Ci sono, innanzitutto, le elezioni americane di mid-term, a novembre, che segneranno in maniera decisiva le sorti della Presidenza di Donald Trump, proiettandolo verso la rielezione in caso di vittoria, oppure aprendo una fase di convulsioni dall’esito imprevedibile. C’è poi da fare in conti con la guerra commerciale, e soprattutto geopolitica, tra Usa e Cina: tutto è cambiato dall’ottobre 2015, quando il Presidente Xi Jinping fu ricevuto in pompa magna a Londra, per inaugurare una “epoca d’oro” nelle relazioni tra i due ultimi ex-imperi. Già a febbraio scorso, infatti, durante il viaggio compiuto in Cina dalla premier britannica Theresa May, si erano notate le prime perplessità: la mancata adesione formale al protocollo fondativo della Nuova via della Seta e le critiche nei confronti della sovrapproduzione di acciaio a basso prezzo che mette in difficoltà la produzione inglese, facevano da contraltare alla confermata prospettiva di trovare nel mercato del Celeste impero una alternativa di sviluppo dopo la Brexit. L’incertezza sui contraccolpi che la guerra dei dazi dichiarata da Trump potrà avere sulle dinamiche dell’economia cinese, e soprattutto il confronto sempre più aspro sul piano geopolitico, rendono meno certa questa strategia.
Anche i partner europei sono indotti a non forzare troppo la mano nei confronti della Gran Bretagna. La Germania, per prima, si trova esposta sia sul versante esterno, per via dei ripetuti attacchi di Trump all’attivo commerciale strutturale, sia su quello interno a causa dei risultati elettorali deludenti in Baviera ed alla tornata elettorale in Assia, questa domenica, che secondo i sondaggi indebolirà ulteriormente i due partiti che formano la Grande coalizione, Cdu-Csu e Spd.
C’è poi la prospettiva del rinnovo del Parlamento europeo, a maggio prossimo. Si deve evitare a qualsiasi costo il “no-deal”: lo shock economico e finanziario, che ne deriverebbe, verrebbe brandito dagli euroscettici come l’ennesima prova della incapacità della Unione di trovare soluzioni equilibrate ai problemi che le si pongono. Peggio sarebbe, paradossalmente, se invece non accadesse nulla di grave: si dimostrerebbe che è possibile abbandonare l’Unione senza costi eccessivi.
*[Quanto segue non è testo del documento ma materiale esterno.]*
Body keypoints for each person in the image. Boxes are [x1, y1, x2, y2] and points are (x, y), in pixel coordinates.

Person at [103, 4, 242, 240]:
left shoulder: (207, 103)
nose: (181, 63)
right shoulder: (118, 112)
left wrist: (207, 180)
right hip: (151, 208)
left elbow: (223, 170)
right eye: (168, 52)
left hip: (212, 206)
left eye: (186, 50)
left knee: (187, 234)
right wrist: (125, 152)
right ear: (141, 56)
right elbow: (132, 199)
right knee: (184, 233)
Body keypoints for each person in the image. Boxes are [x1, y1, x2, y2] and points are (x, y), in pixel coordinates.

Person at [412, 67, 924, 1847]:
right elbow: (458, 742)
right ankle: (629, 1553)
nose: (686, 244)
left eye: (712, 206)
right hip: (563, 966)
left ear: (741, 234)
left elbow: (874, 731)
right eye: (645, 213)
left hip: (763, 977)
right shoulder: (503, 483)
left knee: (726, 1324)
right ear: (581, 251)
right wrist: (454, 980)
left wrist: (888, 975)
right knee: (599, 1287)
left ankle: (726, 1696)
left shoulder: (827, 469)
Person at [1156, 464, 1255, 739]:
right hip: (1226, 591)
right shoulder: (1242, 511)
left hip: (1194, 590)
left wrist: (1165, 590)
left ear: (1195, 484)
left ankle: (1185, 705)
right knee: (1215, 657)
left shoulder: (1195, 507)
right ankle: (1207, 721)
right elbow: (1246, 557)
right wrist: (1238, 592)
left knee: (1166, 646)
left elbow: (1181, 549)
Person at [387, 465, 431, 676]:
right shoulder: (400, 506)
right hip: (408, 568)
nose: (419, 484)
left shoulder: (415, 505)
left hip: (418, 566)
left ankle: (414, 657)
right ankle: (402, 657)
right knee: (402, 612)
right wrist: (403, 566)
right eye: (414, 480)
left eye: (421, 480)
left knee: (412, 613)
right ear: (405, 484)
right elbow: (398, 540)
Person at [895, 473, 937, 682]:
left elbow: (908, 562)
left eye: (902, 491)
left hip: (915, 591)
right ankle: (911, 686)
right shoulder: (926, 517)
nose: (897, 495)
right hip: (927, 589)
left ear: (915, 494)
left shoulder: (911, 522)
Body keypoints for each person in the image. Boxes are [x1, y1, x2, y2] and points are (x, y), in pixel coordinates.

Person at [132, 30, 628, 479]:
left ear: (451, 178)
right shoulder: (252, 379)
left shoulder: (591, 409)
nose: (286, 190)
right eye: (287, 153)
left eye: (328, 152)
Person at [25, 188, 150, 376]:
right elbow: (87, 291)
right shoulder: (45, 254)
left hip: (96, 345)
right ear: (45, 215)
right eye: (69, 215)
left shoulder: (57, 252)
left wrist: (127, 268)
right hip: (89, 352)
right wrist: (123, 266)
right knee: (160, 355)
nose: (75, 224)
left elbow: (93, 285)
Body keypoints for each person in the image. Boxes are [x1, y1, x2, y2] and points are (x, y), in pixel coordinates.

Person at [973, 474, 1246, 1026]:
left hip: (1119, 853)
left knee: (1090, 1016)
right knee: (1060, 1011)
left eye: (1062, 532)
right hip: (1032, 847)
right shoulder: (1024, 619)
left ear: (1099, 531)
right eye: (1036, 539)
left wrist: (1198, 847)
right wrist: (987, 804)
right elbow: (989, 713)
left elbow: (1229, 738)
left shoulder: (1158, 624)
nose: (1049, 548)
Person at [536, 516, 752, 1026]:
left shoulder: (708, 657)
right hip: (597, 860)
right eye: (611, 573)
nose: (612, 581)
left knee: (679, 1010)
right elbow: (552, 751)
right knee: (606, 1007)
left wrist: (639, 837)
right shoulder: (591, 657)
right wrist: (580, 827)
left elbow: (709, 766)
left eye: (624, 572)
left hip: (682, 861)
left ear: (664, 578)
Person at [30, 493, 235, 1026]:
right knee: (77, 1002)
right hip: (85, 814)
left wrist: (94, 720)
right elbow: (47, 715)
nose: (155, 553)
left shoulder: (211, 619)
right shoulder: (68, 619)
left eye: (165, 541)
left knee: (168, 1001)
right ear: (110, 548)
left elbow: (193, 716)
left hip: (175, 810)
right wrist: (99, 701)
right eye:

Infine, da parte europea c’è un interesse economico preciso: la Gran Bretagna è un grande contribuente al bilancio dell’Unione, ed il suo venir meno imporrebbe agli altri partner di aumentare i propri versamenti. Per l’Italia, si potrebbe arrivare in prospettiva dal 2022 ad un aumento fino a 4 miliardi di euro annui, aggiuntivi rispetto ai 13,9 miliardi versati nel 2016, ed un saldo netto di 4,7 miliardi che tiene conto dei Fondi europei destinati al nostro Paese. Siamo infatti il terzo Paese contributore, dietro la Germania (23,3 mld €) e la Francia (19,5 mld €), ma davanti alla Gran Bretagna (12,8 mld €). Si spiegano così sia la fretta di approvare subito il quadro finanziario pluriennale europeo 2021-2027 sia l’allungamento del periodo transitorio oltre il dicembre 2020, termine con cui si concludono gli impegni del quadro precedente: estendendo il periodo transitorio fino al marzo 2022, si tiene associata la Gran Bretagna anche agli impegni previsti nel nuovo quadro finanziario. D’altra parte, occorre fare in fretta anche per mettere il prossimo Parlamento europeo e la nuova Commissione di fronte all’atto compiuto.
Sulla Brexit, è time-out. Ma si continua a giocare sempre a carte coperte.